Segment Start: DATA FOR PROCESSING

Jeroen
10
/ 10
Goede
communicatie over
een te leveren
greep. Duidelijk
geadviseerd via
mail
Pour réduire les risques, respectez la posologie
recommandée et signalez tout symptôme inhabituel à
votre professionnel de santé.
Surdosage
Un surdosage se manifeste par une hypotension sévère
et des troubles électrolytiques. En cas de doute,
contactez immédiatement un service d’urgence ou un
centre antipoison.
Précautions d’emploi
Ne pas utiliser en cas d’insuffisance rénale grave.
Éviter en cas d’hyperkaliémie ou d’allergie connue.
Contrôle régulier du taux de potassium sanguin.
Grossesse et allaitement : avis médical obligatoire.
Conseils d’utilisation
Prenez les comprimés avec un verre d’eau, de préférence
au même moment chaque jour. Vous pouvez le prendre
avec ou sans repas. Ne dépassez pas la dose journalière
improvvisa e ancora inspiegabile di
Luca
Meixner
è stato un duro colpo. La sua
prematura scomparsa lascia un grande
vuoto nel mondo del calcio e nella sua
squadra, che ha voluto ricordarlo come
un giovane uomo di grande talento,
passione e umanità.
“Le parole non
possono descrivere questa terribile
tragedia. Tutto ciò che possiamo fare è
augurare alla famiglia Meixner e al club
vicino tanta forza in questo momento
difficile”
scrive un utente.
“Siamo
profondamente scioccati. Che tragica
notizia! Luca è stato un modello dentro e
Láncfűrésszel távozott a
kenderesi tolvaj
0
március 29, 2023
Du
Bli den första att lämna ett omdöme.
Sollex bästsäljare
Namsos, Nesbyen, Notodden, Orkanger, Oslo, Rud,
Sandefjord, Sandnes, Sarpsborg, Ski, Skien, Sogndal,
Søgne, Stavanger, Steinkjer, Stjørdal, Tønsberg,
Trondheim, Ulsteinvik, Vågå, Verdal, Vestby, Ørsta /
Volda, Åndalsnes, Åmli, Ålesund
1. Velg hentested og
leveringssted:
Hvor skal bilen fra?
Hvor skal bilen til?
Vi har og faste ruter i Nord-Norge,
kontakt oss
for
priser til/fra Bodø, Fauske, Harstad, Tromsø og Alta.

Segment End: DATA FOR PROCESSING

**ACTION ITEM**
Write out the full set of records exactly as given.

**TASK SOLUTION**
Jeroen
10
/ 10
Goede
communicatie over
een te leveren
greep. Duidelijk
geadviseerd via
mail
Pour réduire les risques, respectez la posologie
recommandée et signalez tout symptôme inhabituel à
votre professionnel de santé.
Surdosage
Un surdosage se manifeste par une hypotension sévère
et des troubles électrolytiques. En cas de doute,
contactez immédiatement un service d’urgence ou un
centre antipoison.
Précautions d’emploi
Ne pas utiliser en cas d’insuffisance rénale grave.
Éviter en cas d’hyperkaliémie ou d’allergie connue.
Contrôle régulier du taux de potassium sanguin.
Grossesse et allaitement : avis médical obligatoire.
Conseils d’utilisation
Prenez les comprimés avec un verre d’eau, de préférence
au même moment chaque jour. Vous pouvez le prendre
avec ou sans repas. Ne dépassez pas la dose journalière
improvvisa e ancora inspiegabile di
Luca
Meixner
è stato un duro colpo. La sua
prematura scomparsa lascia un grande
vuoto nel mondo del calcio e nella sua
squadra, che ha voluto ricordarlo come
un giovane uomo di grande talento,
passione e umanità.
“Le parole non
possono descrivere questa terribile
tragedia. Tutto ciò che possiamo fare è
augurare alla famiglia Meixner e al club
vicino tanta forza in questo momento
difficile”
scrive un utente.
“Siamo
profondamente scioccati. Che tragica
notizia! Luca è stato un modello dentro e
Láncfűrésszel távozott a
kenderesi tolvaj
0
március 29, 2023
Du
Bli den första att lämna ett omdöme.
Sollex bästsäljare
Namsos, Nesbyen, Notodden, Orkanger, Oslo, Rud,
Sandefjord, Sandnes, Sarpsborg, Ski, Skien, Sogndal,
Søgne, Stavanger, Steinkjer, Stjørdal, Tønsberg,
Trondheim, Ulsteinvik, Vågå, Verdal, Vestby, Ørsta /
Volda, Åndalsnes, Åmli, Ålesund
1. Velg hentested og
leveringssted:
Hvor skal bilen fra?
Hvor skal bilen til?
Vi har og faste ruter i Nord-Norge,
kontakt oss
for
priser til/fra Bodø, Fauske, Harstad, Tromsø og Alta.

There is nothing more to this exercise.